Des chercheurs de la KU Leuven et de l’université de Birmingham ont réussi à infiltrer les technologies de sécurité les plus sophistiquées d’Intel et d’AMD. Grâce à un module matériel de leur propre conception, coûtant quelques dizaines d’euros seulement, ils ont pu intercepter des données confidentielles sur des serveurs cloud.
Intel Software Guard Extensions (SGX) et AMD Secure Encrypted Virtualization (SEV) sont des technologies informatiques confidentielles conçues pour protéger les données au niveau matériel, même contre le fournisseur cloud lui-même. La KU Leuven (via COSIC et DistriNet), en collaboration avec l’université de Birmingham, a effectué des recherches sur ces technologies.
Grâce à un module matériel auto-développé coûtant moins de 50 euros, l’équipe est parvenue à intercepter des données confidentielles sur des serveurs cloud hautement sécurisés. L’attaque, baptisée ‘Battering RAM’, a contourné les mécanismes de sécurité les plus perfectionnés actuellement disponibles. Les entreprises concernées, entre-temps alertées, informent à présent leurs utilisateurs sur les vulnérabilités.
Accès physique
‘Notre attaque démontre que même les technologies informatiques confidentielles les plus avancées restent aujourd’hui vulnérables, lorsqu’un agresseur dispose d’un accès physique limité à la carte mère d’un serveur’, explique le professeur Jo Van Bulck (DistriNet, département d’informatique).
Ces nouvelles découvertes capitalisent sur des recherches antérieures menées par la même équipe, notamment l’attaque ‘BadRAM’ de 2024. Bien qu’Intel et AMD aient depuis lors mis en œuvre les correctifs logiciels nécessaires, la nouvelle attaque montre que l’architecture matérielle sous-jacente reste vulnérable.

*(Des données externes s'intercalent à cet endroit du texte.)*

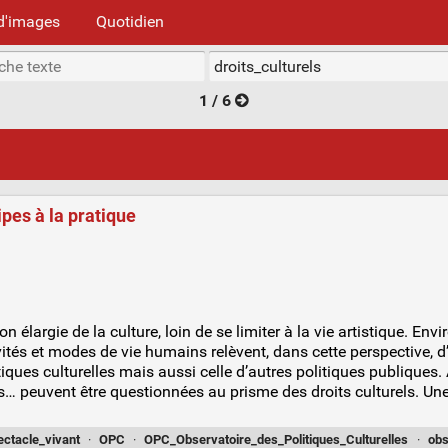
d'images
Quotidien
1 / 6
ipes à la pratique
n élargie de la culture, loin de se limiter à la vie artistique. En
ités et modes de vie humains relèvent, dans cette perspective, 
iques culturelles mais aussi celle d’autres politiques publiques.
 peuvent être questionnées au prisme des droits culturels. Un
ectacle_vivant
·
OPC
·
OPC_Observatoire_des_Politiques_Culturelles
·
obs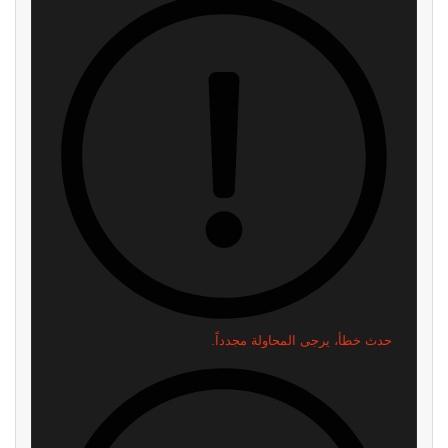
حدث خطأ، يرجى المحاولة مجدداً.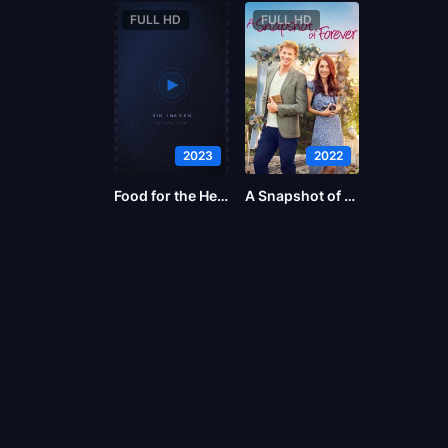
FULL HD
FULL HD
2023
2022
Food for the Heart
A Snapshot of Forever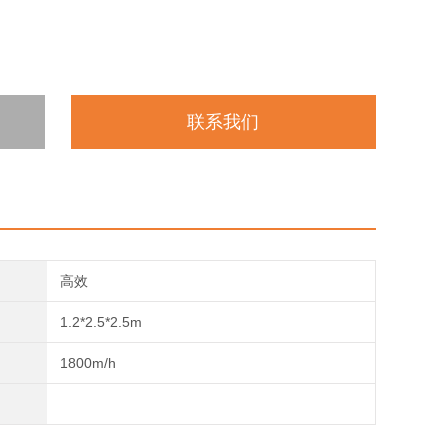
联系我们
高效
1.2*2.5*2.5m
1800m/h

Pour cette attaque, les chercheurs ont construit un ‘memory interposer’ peu coûteux, à savoir une mini-plaquette imprimée placée entre le processeur et la mémoire. En manipulant subtilement les signaux électriques entre ces composants, l’interposer accède à des emplacements mémoire qui sont en général strictement protégés.
50 euros
‘Notre interposer à moins de 50 euros fait fi des investissements de plusieurs millions de dollars d’Intel et d’AMD’, déclare Jesse De Meulemeester, chercheur au COSIC (ESAT, département d’électrotechnique) et auteur principal de l’étude. ‘L’attaque a réussi tant sur les serveurs Intel que d’AMD et révèle une faiblesse fondamentale dans la façon dont les puces modernes cryptent la mémoire.’
Les chercheurs préviennent que le problème n’est pas simple à résoudre, car la vulnérabilité ne réside pas dans le logiciel, mais dans l’architecture matérielle elle-même. Tant qu’un hacker dispose d’un accès physique à la carte mère, par exemple via le personnel de maintenance des centres de données ou une surveillance gouvernementale à grande échelle, comme l’a dévoilé Edward Snowden, une telle attaque peut être effectuée sans laisser de trace.